Re: PTransforms and Fusion

Henning Rohde Tue, 11 Sep 2018 10:01:53 -0700

Empty pipelines have neither subtransforms or a spec, which is what I don't
think is useful -- especially given the only usecase (which is really
"nop") would create non-timer loops in the representations. I'd rather have
a well-known nop primitive instead. Even now, for the A example, I don't
think it's unreasonable to add a (well-known) identity transform inside a
normal composite to retain the extrema at either end. It could be ignored
at runtime at no cost.


To clarify my support for A1, native transforms would have a spec and would
be passed through in the shared code even through they're not primitives.


On Tue, Sep 11, 2018 at 12:56 AM Robert Bradshaw <[email protected]>
wrote:

> For (A), it really boils down to the question of what is a legal pipeline.
> A1 takes the position that all empty transforms must be on a whitelist
> (which implies B1, unless we make the whitelist extensible, which starts to
> sound a lot like B3). Presumably if we want to support B2, we cannot remove
> all empty unknown transforms, just those whose outputs are a subset of the
> inputs.
>
> The reason I strongly support A3 is that empty PTransforms are not just
> noise, they are expressions of user intent, and the pipeline graph should
> reflect that as faithfully as possible. This is the whole point of
> composite transforms--one should not be required to expose what is inside
> (even whether it's empty). Consider, for example, an A, B -> C transform
> that mixes A and B in proportions to produce C. In the degenerate case
> where we want 100% for A or 100% from B, it's reasonable to implement this
> by just returning A or B directly. But when, say, visualizing the pipeline
> graph, I don't think it's desirable to have the discontinuity of the
> composite transform suddenly disappearing when the mixing parameter is at
> either extreme.
>
> If a runner cannot handle these empty pipelines (as is the case for those
> relying on the current Java libraries) it is an easy matter for it to drop
> them, but that doesn't mean we should withhold this information (by making
> it illegal and dropping it in every SDK) from a runner (or any other tool)
> that would want to see this information.

■ Record extracts ■
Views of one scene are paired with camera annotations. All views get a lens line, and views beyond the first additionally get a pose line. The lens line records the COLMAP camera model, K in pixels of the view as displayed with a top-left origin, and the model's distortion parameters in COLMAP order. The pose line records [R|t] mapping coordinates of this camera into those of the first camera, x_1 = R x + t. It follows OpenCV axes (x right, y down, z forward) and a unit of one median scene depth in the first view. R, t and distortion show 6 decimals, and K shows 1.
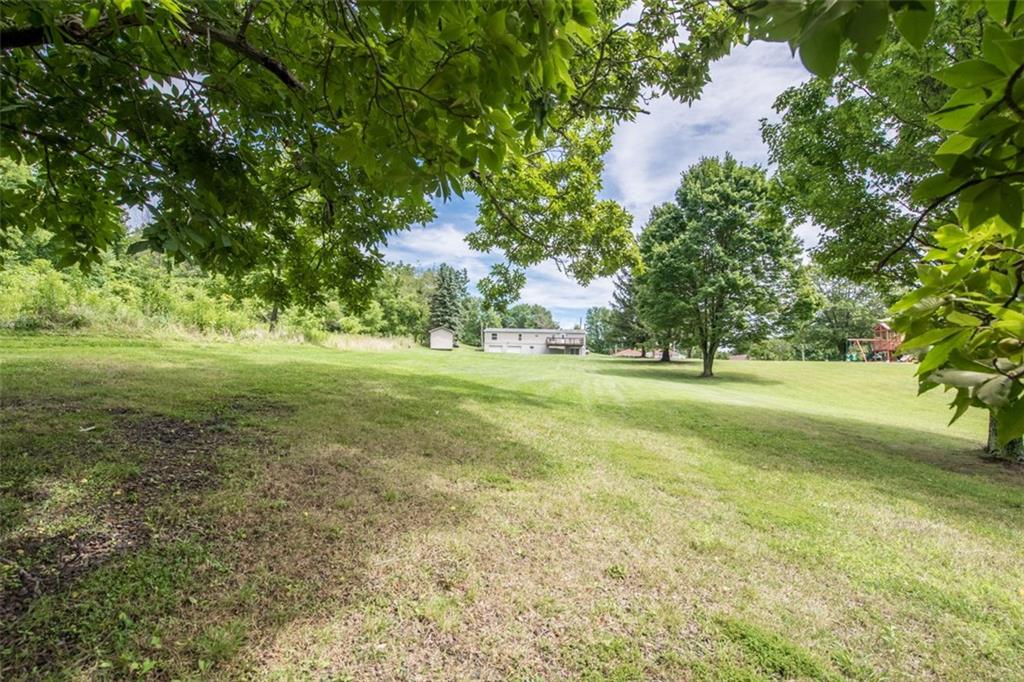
==
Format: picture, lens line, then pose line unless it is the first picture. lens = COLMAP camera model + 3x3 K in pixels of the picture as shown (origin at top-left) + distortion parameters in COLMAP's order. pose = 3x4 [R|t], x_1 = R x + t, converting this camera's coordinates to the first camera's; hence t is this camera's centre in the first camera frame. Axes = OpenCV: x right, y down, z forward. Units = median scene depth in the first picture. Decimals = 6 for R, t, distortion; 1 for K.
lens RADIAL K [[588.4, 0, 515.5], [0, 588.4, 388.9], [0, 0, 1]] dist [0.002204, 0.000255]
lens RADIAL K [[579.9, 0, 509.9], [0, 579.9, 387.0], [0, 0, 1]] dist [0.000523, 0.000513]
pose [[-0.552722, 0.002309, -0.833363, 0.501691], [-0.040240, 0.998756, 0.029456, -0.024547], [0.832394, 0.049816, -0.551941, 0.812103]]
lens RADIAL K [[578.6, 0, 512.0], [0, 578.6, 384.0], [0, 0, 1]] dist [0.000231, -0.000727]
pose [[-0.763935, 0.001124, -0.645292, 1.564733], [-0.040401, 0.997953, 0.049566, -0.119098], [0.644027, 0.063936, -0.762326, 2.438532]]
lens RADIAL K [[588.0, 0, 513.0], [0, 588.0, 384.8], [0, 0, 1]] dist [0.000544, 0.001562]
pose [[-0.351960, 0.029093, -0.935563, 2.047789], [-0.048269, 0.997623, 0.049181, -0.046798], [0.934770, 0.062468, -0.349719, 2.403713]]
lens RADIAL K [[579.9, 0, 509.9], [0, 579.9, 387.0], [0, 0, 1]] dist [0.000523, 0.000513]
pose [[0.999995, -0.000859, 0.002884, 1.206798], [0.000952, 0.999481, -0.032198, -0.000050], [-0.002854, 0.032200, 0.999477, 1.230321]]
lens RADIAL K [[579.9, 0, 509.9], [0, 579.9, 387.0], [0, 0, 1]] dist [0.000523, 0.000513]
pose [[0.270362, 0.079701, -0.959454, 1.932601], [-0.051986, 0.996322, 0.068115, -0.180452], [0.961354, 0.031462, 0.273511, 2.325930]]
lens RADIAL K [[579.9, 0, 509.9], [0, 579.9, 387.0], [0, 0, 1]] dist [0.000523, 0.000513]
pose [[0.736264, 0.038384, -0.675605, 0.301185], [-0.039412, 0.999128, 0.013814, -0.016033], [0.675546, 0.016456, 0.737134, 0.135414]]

■ Goal of the exercise ■
In the forum thread on PTransforms and fusion, what does Henning Rohde say he would rather have instead of empty pipelines?

■ Expected output ■
A well-known nop primitive.